#### The problem:
From the entries, copy each line that includes "close".

[Stored data entries]
▼
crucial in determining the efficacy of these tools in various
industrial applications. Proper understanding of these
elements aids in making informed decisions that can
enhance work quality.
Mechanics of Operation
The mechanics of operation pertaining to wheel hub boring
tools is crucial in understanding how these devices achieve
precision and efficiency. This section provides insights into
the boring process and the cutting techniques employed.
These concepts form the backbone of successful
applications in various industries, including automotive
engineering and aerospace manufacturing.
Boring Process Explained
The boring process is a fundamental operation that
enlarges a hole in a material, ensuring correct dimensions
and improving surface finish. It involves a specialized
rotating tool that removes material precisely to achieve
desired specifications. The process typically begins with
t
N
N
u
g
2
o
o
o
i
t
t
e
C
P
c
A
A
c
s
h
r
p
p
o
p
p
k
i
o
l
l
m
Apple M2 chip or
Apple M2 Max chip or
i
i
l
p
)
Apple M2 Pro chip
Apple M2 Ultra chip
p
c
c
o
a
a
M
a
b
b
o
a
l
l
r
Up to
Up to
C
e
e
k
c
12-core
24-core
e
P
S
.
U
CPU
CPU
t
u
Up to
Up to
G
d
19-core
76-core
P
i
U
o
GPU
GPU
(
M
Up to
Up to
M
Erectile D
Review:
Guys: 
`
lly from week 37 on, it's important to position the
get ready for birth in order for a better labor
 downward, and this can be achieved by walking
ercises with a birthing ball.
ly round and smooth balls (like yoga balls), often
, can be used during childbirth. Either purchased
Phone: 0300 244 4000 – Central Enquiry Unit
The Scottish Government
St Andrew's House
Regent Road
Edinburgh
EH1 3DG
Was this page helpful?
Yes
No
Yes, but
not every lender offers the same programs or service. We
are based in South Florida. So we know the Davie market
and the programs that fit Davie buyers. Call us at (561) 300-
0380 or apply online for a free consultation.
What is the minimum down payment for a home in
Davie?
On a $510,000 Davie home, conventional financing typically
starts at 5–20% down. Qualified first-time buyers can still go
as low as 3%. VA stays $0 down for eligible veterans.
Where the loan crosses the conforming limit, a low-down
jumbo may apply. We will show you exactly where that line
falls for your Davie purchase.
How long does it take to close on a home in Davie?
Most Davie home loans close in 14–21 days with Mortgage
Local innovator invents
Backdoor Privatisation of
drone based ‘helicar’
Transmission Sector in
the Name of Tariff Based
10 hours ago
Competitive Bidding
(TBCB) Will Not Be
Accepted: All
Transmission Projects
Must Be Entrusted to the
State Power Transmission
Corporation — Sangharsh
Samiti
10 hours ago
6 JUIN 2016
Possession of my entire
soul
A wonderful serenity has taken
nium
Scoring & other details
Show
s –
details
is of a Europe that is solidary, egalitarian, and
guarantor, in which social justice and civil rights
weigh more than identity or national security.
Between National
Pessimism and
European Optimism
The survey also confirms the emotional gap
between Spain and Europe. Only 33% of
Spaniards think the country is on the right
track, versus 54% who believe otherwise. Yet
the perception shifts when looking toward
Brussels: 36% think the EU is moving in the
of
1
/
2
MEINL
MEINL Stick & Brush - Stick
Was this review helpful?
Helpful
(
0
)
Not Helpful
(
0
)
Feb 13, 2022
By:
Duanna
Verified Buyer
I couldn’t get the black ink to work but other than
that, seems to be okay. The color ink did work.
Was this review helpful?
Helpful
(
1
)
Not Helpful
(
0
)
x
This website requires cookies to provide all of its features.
▲
#### Response below:
How long does it take to close on a home in Davie?
Most Davie home loans close in 14–21 days with Mortgage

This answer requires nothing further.